Whose Name Comes Up? Benchmarking and Intervention-Based Auditing of LLM-Based Scholar Recommendation
This work addresses the need for better auditing in LLM-based scholar recommendation for researchers and developers, though it is incremental as it builds on existing benchmarking approaches.
The paper tackled the problem of auditing LLM-based academic expert recommendation by introducing LLMScholarBench, a benchmark that evaluates both model infrastructure and end-user interventions, finding that interventions like temperature variation and RAG redistribute errors rather than uniformly improving outcomes, with specific degradations in validity and diversity.

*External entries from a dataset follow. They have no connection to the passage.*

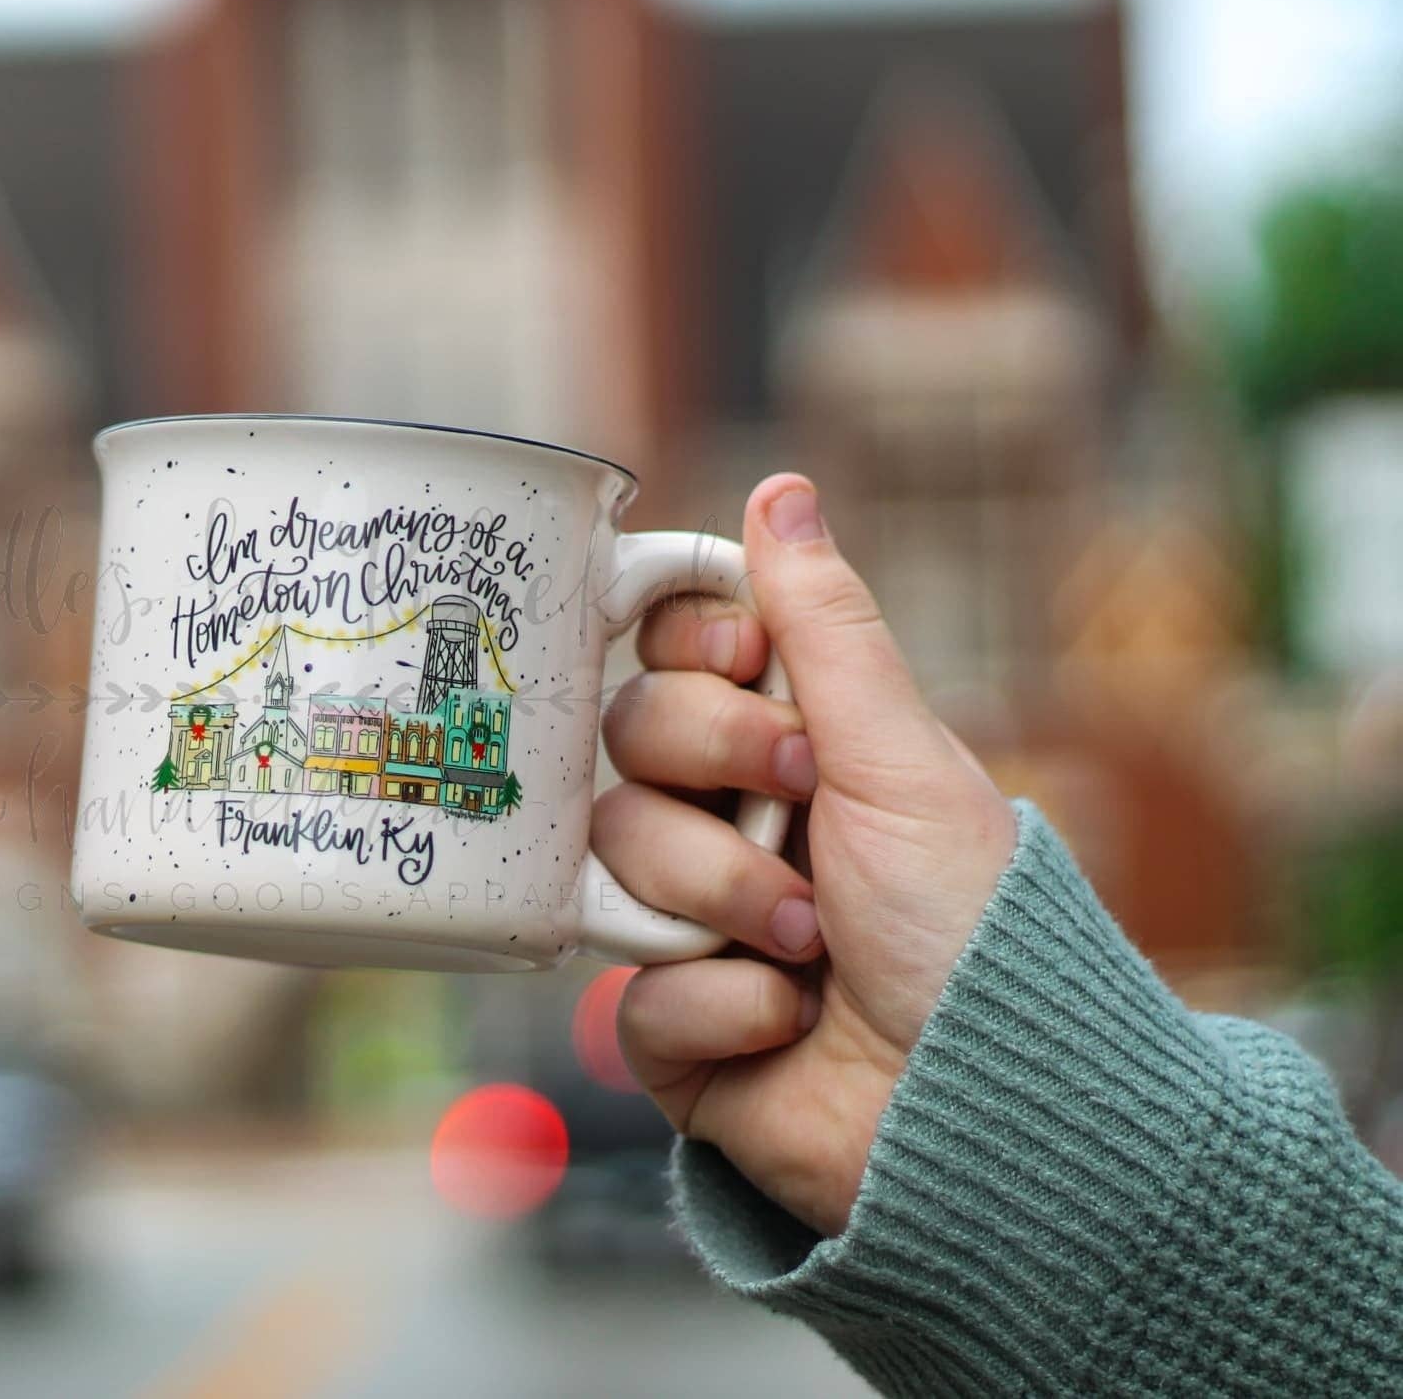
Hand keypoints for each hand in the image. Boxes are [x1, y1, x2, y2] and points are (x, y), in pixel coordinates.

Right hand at [593, 474, 1017, 1235]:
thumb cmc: (969, 928)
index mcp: (794, 745)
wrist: (982, 1111)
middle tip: (800, 807)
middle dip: (714, 769)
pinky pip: (630, 990)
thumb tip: (780, 487)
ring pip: (617, 854)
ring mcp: (694, 923)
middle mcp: (733, 820)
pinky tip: (786, 1028)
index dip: (685, 650)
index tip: (742, 662)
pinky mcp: (670, 1032)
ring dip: (725, 896)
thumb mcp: (901, 761)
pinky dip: (720, 1008)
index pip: (675, 653)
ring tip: (811, 949)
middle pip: (628, 737)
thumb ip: (822, 629)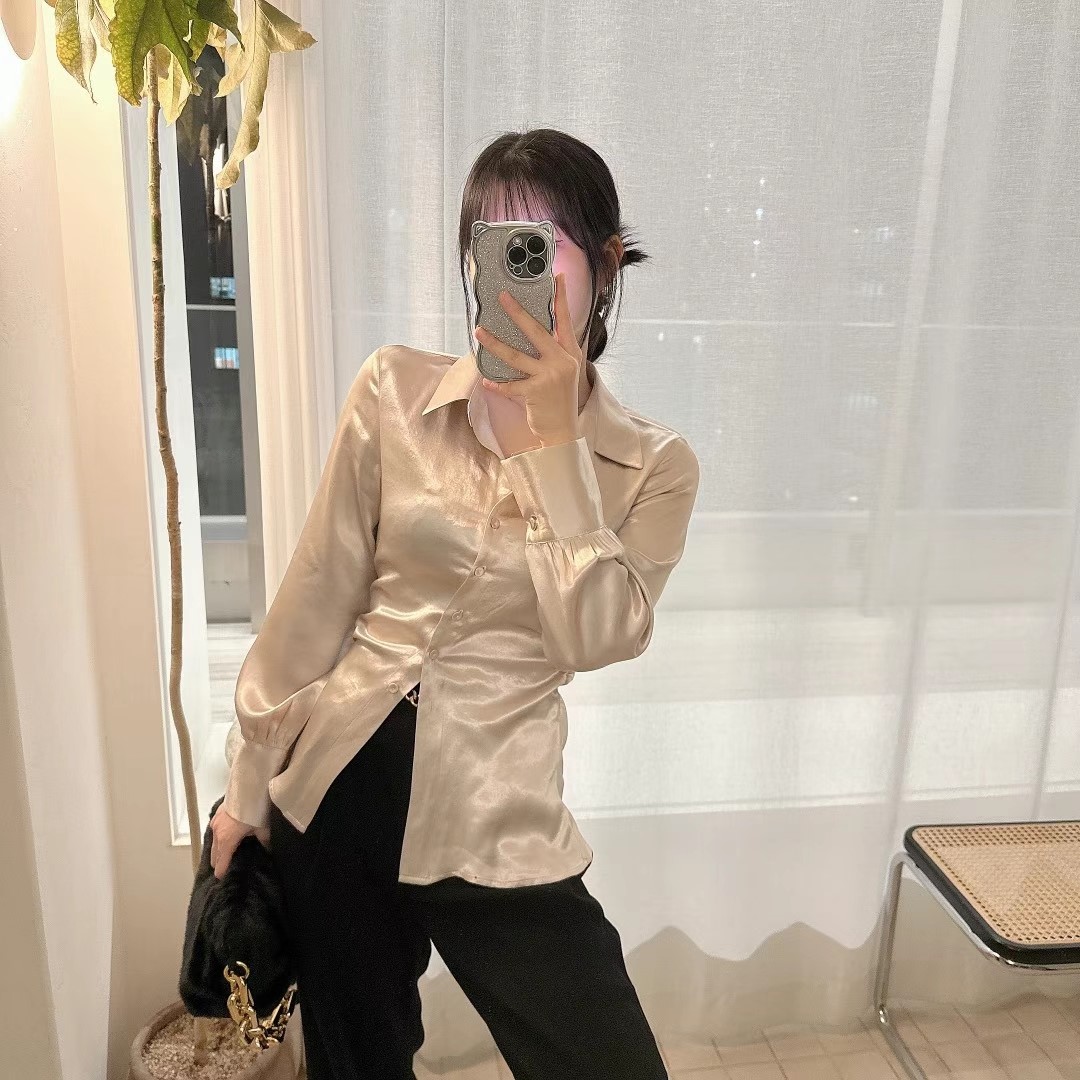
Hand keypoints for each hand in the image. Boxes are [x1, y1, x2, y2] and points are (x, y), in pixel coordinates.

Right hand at [210, 804, 269, 879]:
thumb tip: (269, 851)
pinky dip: (217, 838)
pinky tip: (222, 837)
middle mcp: (217, 833)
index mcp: (227, 840)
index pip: (222, 861)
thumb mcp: (262, 828)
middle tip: (221, 869)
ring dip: (216, 850)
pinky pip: (215, 830)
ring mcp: (216, 822)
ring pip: (213, 842)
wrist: (248, 787)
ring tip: (220, 856)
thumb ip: (264, 841)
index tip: (220, 879)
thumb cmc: (255, 810)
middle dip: (217, 862)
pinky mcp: (217, 814)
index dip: (222, 871)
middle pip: (215, 853)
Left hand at [473, 271, 581, 447]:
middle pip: (536, 331)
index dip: (560, 298)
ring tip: (479, 332)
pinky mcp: (536, 392)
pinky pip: (509, 385)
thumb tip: (529, 333)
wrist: (562, 430)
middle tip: (502, 297)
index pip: (565, 320)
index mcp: (570, 353)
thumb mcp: (563, 372)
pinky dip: (497, 383)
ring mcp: (549, 376)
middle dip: (517, 312)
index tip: (555, 277)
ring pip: (515, 356)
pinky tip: (486, 380)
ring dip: (494, 344)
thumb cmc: (558, 400)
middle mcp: (562, 361)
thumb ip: (553, 353)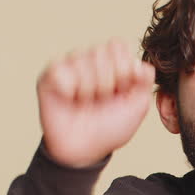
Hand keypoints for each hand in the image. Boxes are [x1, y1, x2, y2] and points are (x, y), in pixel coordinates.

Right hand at [36, 39, 154, 167]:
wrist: (84, 150)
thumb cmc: (110, 128)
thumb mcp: (137, 106)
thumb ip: (145, 80)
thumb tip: (141, 64)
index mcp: (112, 63)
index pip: (117, 45)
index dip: (122, 69)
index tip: (121, 91)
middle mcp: (90, 60)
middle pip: (100, 51)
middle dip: (106, 81)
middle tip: (102, 99)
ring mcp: (69, 66)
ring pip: (81, 60)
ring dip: (88, 89)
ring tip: (85, 102)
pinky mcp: (49, 76)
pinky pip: (60, 71)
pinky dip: (69, 90)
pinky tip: (69, 100)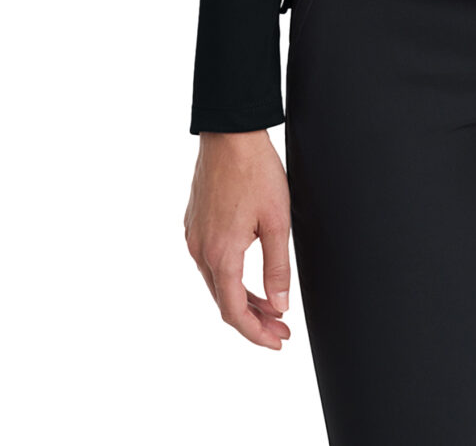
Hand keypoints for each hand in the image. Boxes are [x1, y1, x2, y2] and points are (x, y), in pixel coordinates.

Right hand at [185, 128, 293, 347]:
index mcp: (221, 253)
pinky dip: (231, 279)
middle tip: (281, 329)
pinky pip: (210, 264)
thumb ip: (278, 268)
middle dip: (253, 321)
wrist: (230, 134)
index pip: (234, 311)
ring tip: (271, 307)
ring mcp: (193, 237)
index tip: (277, 342)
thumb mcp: (277, 222)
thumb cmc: (256, 171)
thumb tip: (279, 305)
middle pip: (224, 302)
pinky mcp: (194, 225)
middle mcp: (200, 250)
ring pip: (217, 284)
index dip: (256, 333)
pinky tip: (250, 278)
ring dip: (242, 300)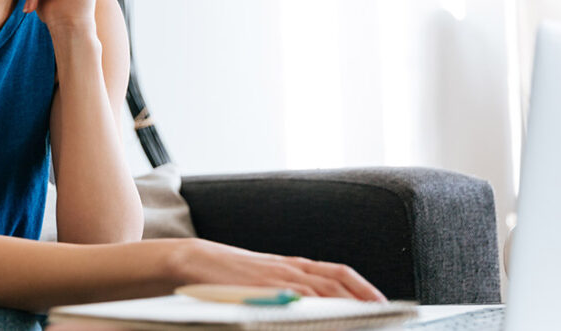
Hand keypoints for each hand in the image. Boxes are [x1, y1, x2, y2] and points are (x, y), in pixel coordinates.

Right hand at [170, 239, 386, 301]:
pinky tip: (326, 319)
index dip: (363, 287)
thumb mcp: (265, 278)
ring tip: (366, 318)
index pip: (338, 273)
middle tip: (385, 313)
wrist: (195, 260)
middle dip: (363, 298)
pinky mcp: (263, 288)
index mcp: (294, 265)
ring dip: (346, 305)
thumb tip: (317, 306)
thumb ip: (290, 289)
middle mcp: (290, 269)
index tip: (382, 302)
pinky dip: (316, 309)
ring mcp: (278, 278)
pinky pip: (297, 300)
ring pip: (322, 291)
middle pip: (337, 281)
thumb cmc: (230, 276)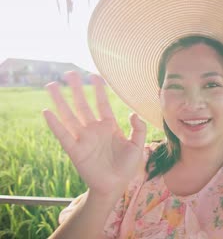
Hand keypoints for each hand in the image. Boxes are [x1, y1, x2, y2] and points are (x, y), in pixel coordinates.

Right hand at [43, 71, 146, 196]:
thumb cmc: (126, 167)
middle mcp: (94, 130)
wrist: (115, 186)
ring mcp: (84, 139)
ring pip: (70, 116)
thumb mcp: (137, 146)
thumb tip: (132, 113)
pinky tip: (47, 111)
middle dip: (76, 89)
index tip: (95, 76)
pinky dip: (55, 124)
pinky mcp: (75, 150)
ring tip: (52, 85)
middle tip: (69, 73)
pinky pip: (64, 135)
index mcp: (109, 127)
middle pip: (83, 105)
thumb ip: (139, 129)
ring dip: (60, 101)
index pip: (102, 104)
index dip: (99, 90)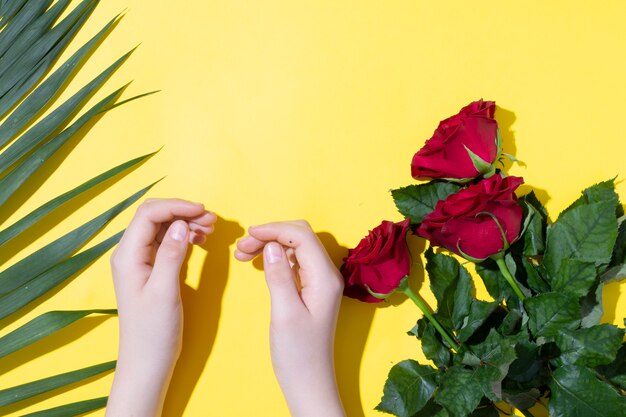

Large language models (LLMs) are increasingly used for academic expert recommendation. Existing audits typically evaluate model outputs in isolation, largely ignoring end-user inference-time interventions. As a result, it remains unclear whether failures such as refusals, hallucinations, and uneven coverage stem from model choice or deployment decisions. We introduce LLMScholarBench, a benchmark for auditing LLM-based scholar recommendation that jointly evaluates model infrastructure and end-user interventions across multiple tasks. LLMScholarBench measures both technical quality and social representation using nine metrics. We instantiate the benchmark in physics expert recommendation and audit 22 LLMs under temperature variation, representation-constrained prompting, and retrieval-augmented generation (RAG) via web search. Our results show that end-user interventions do not yield uniform improvements but instead redistribute error across dimensions. Higher temperature degrades validity, consistency, and factuality. Representation-constrained prompting improves diversity at the expense of factuality, while RAG primarily improves technical quality while reducing diversity and parity. Overall, end-user interventions reshape trade-offs rather than providing a general fix. We release code and data that can be adapted to other disciplines by replacing domain-specific ground truth and metrics.